I have some large foam dominoes that look a bit like this...except they are all standard black. So I've been showing these to the littlies frequently -- I keep them in the kitchen -- with the goal of getting them to recognize the shape of the number patterns immediately. They like to play with them, too. They also have been playing a fair amount with dice which of course have the same type of pattern.

Anyway, today while I was looking online for manipulatives and worksheet activities, I found this WorksheetWorks site. It is pretty neat. You can enter parameters and it will print out various counting and number concept sheets. It has dice counting flash cards and also counting with objects, and simple image-based addition.

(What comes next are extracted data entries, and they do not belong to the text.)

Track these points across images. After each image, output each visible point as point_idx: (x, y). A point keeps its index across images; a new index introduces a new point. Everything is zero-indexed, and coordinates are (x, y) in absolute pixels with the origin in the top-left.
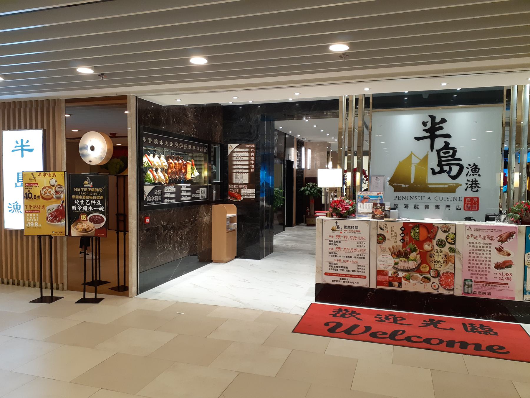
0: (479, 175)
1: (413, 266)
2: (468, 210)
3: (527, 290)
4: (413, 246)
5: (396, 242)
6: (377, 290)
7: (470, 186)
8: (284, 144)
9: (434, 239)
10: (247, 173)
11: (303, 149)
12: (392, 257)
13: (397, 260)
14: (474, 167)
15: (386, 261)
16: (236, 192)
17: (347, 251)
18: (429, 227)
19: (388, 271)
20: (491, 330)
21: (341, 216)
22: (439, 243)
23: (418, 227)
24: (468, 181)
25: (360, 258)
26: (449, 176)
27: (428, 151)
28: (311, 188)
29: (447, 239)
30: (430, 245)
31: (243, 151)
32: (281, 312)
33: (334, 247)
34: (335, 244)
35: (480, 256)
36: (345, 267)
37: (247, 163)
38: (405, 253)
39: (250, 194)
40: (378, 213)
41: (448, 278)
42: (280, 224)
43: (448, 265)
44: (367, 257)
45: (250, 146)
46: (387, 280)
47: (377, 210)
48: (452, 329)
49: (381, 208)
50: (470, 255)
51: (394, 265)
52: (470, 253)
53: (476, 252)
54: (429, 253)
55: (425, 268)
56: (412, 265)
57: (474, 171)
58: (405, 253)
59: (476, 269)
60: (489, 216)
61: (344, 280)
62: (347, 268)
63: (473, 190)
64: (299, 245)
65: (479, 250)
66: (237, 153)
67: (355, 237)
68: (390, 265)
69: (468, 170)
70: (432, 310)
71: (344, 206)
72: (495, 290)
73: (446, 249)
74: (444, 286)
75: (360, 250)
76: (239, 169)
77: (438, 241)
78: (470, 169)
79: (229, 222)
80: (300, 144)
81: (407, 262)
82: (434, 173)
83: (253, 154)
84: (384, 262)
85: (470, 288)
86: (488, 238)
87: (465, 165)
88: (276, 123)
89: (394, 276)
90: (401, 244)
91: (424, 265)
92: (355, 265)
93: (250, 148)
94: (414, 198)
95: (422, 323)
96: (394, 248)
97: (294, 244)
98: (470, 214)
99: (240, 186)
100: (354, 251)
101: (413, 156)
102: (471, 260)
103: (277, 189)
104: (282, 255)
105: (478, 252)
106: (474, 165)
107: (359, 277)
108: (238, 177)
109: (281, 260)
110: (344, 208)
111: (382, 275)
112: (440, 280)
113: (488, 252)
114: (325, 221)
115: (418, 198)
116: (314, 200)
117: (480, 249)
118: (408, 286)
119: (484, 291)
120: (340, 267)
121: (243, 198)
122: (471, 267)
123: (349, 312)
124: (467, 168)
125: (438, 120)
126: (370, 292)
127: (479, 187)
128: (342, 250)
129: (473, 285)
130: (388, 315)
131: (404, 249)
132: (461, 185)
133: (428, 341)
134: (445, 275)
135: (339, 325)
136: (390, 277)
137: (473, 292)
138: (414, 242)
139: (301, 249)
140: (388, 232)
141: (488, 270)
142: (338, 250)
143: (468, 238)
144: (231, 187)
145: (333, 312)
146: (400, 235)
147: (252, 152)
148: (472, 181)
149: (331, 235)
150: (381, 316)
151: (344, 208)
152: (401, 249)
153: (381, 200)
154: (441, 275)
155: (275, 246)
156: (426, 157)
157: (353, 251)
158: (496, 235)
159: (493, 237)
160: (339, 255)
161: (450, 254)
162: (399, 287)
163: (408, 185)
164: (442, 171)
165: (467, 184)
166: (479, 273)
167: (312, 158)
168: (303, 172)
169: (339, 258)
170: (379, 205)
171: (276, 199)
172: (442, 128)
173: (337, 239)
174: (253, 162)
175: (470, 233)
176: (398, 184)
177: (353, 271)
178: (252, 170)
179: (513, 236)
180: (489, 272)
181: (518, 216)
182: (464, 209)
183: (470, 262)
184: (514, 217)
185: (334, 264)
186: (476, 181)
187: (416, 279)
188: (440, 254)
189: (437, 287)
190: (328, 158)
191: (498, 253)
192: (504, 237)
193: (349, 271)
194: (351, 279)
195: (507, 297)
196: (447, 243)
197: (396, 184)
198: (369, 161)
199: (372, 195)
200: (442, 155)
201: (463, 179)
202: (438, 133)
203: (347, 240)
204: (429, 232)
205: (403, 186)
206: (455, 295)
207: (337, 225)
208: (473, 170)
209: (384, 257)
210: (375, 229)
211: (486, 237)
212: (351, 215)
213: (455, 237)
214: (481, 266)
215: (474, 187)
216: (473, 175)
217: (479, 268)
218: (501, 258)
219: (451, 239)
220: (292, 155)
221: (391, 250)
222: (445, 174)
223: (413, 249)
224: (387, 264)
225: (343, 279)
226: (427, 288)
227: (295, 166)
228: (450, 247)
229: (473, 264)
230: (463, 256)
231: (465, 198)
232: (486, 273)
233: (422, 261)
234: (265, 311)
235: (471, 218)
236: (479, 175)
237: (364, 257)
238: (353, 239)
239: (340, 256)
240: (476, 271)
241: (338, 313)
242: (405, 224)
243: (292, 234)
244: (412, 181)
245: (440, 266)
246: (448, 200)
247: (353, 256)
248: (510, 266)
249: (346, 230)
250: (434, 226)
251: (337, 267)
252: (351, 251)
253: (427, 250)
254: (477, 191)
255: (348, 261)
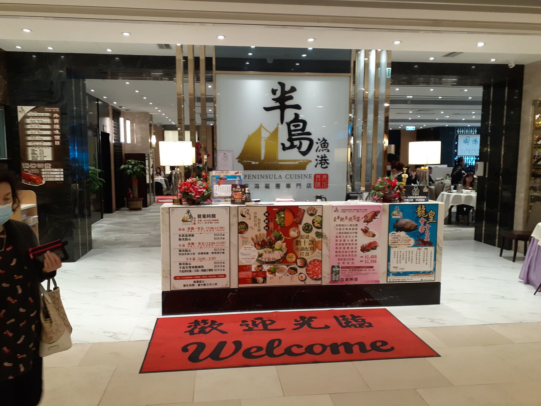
0: (328, 151)
1: (278, 257)
2: (318, 188)
3: (391, 271)
4: (278, 233)
5: (259, 230)
6: (240, 289)
7: (319, 162)
8: (96, 113)
9: (300, 223)
10: (50, 146)
11: (122, 120)
12: (255, 249)
13: (261, 251)
14: (324, 142)
15: (249, 253)
16: (33, 174)
17: (203, 246)
18: (294, 211)
19: (251, 265)
20: (363, 320)
21: (193, 202)
22: (305, 228)
23: (283, 211)
24: (318, 157)
25: (218, 253)
26: (299, 151)
27: (278, 124)
28: (134, 165)
29: (313, 223)
30: (297, 231)
31: (42, 117)
32: (118, 341)
33: (186, 243)
34: (186, 239)
35: (346, 239)
36: (200, 267)
37: (49, 133)
38: (270, 243)
39: (56, 176)
40: (237, 197)
41: (316, 266)
42: (97, 211)
43: (315, 252)
44: (227, 251)
45: (52, 110)
46: (251, 276)
47: (236, 193)
48: (327, 327)
49: (241, 190)
50: (337, 239)
51: (258, 257)
52: (337, 237)
53: (343, 235)
54: (295, 240)
55: (291, 258)
56: (277, 255)
57: (323, 146)
58: (270, 243)
59: (343, 254)
60: (350, 195)
61: (199, 283)
62: (202, 267)
63: (323, 166)
64: (125, 236)
65: (345, 233)
66: (33, 119)
67: (212, 228)
68: (253, 258)
69: (318, 145)
70: (300, 304)
71: (197, 189)
72: (361, 274)
73: (312, 235)
74: (312, 276)
75: (218, 243)
76: (37, 141)
77: (305, 225)
78: (319, 144)
79: (25, 215)
80: (116, 115)
81: (272, 252)
82: (284, 148)
83: (56, 121)
84: (246, 255)
85: (337, 275)
86: (354, 219)
87: (315, 140)
88: (88, 82)
89: (258, 270)
90: (265, 232)
91: (290, 254)
92: (213, 262)
93: (52, 113)
94: (265, 177)
95: (295, 324)
96: (258, 237)
97: (118, 235)
98: (320, 192)
99: (40, 166)
100: (211, 245)
101: (263, 130)
102: (338, 244)
103: (93, 168)
104: (105, 251)
105: (345, 235)
106: (324, 139)
107: (217, 276)
108: (36, 152)
109: (104, 260)
110: (196, 192)
111: (244, 271)
112: (307, 270)
113: (355, 235)
114: (173, 210)
115: (268, 176)
116: (137, 180)
117: (347, 231)
118: (273, 281)
119: (351, 277)
120: (194, 267)
121: (46, 181)
122: (338, 252)
123: (208, 323)
124: (317, 143)
125: (287, 88)
126: (231, 293)
127: (328, 164)
128: (196, 245)
129: (340, 271)
130: (255, 319)
131: (269, 238)
132: (310, 161)
133: (310, 349)
134: (313, 264)
135: (201, 347)
136: (253, 272)
137: (340, 279)
138: (279, 229)
139: (127, 241)
140: (250, 219)
141: (354, 254)
142: (191, 246)
143: (335, 220)
144: (25, 166)
145: (189, 327)
146: (264, 221)
147: (55, 118)
148: (322, 157)
149: (182, 228)
150: (247, 322)
151: (196, 192)
152: (265, 238)
153: (240, 180)
154: (309, 264)
155: (96, 240)
156: (276, 130)
157: (209, 246)
158: (362, 215)
159: (358, 218)
160: (192, 252)
161: (317, 239)
162: (263, 283)
163: (258, 163)
164: (292, 147)
165: (316, 160)
166: (346, 258)
167: (132, 131)
168: (121, 147)
169: (192, 256)
170: (238, 187)
171: (93, 181)
172: (291, 98)
173: (190, 233)
174: (57, 132)
175: (336, 215)
176: (248, 161)
177: (210, 270)
178: (57, 143)
179: (377, 215)
180: (356, 256)
181: (382, 194)
182: (315, 187)
183: (337, 246)
184: (378, 195)
185: (187, 264)
186: (325, 157)
187: (282, 271)
188: (307, 240)
189: (304, 278)
190: (150, 132)
191: (364, 234)
192: (369, 216)
193: (205, 270)
194: (207, 281)
195: (372, 281)
196: (314, 228)
197: (245, 161)
198: (409, 102)
199: (229, 174)
200: (292, 128)
201: (313, 155)
202: (288, 103)
203: (201, 232)
204: (295, 216)
205: (253, 163)
206: (323, 284)
207: (189, 214)
208: (323, 145)
209: (246, 249)
210: (236, 217)
211: (353, 218)
212: (206, 200)
213: (322, 220)
214: (348, 250)
215: (323, 163)
216: (323, 150)
217: (346, 252)
218: (366, 240)
219: (317, 223)
220: (108, 125)
221: (254, 240)
222: (296, 150)
223: (278, 237)
224: (250, 258)
225: (198, 282)
226: (294, 281)
227: (112, 140)
228: (317, 232)
229: (340, 248)
230: (330, 240)
231: (315, 176)
232: (353, 257)
233: (288, 250)
234: (93, 343)
235: (322, 197)
236: (328, 151)
237: (223, 251)
238: (210, 231)
239: (194, 254)
240: (343, 256)
241: (195, 327)
242: (270, 209)
243: (113, 222)
244: (262, 158)
245: (307, 254)
246: (299, 177)
247: (210, 252)
248: (375, 248)
249: (201, 221)
250: (300, 209)
251: (190, 267)
252: (207, 246)
253: (293, 237)
254: (327, 167)
255: (204, 259)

There is a bit more about Ruth Beechick's approach to early at this lovely blog. Basically, she says that in math learning, children move from:

  1. Manipulative/Concrete --->
  2. Image-based (still need visuals but don't need to actually handle and move the objects)---->
  3. Abstract (a mental image or symbol suffices -- you internally understand the notion of threeness, or variable, or square of the hypotenuse, or whatever)
She makes the point that primary age children need the manipulatives and images because they aren't developmentally at the stage for abstract thinking. But even older learners need hands-on and visual experience when they are starting something new. You see for yourself that it's easier learning a new computer skill if you can work through it yourself, perhaps with someone showing you how, or at least with a diagram or graphic to help you.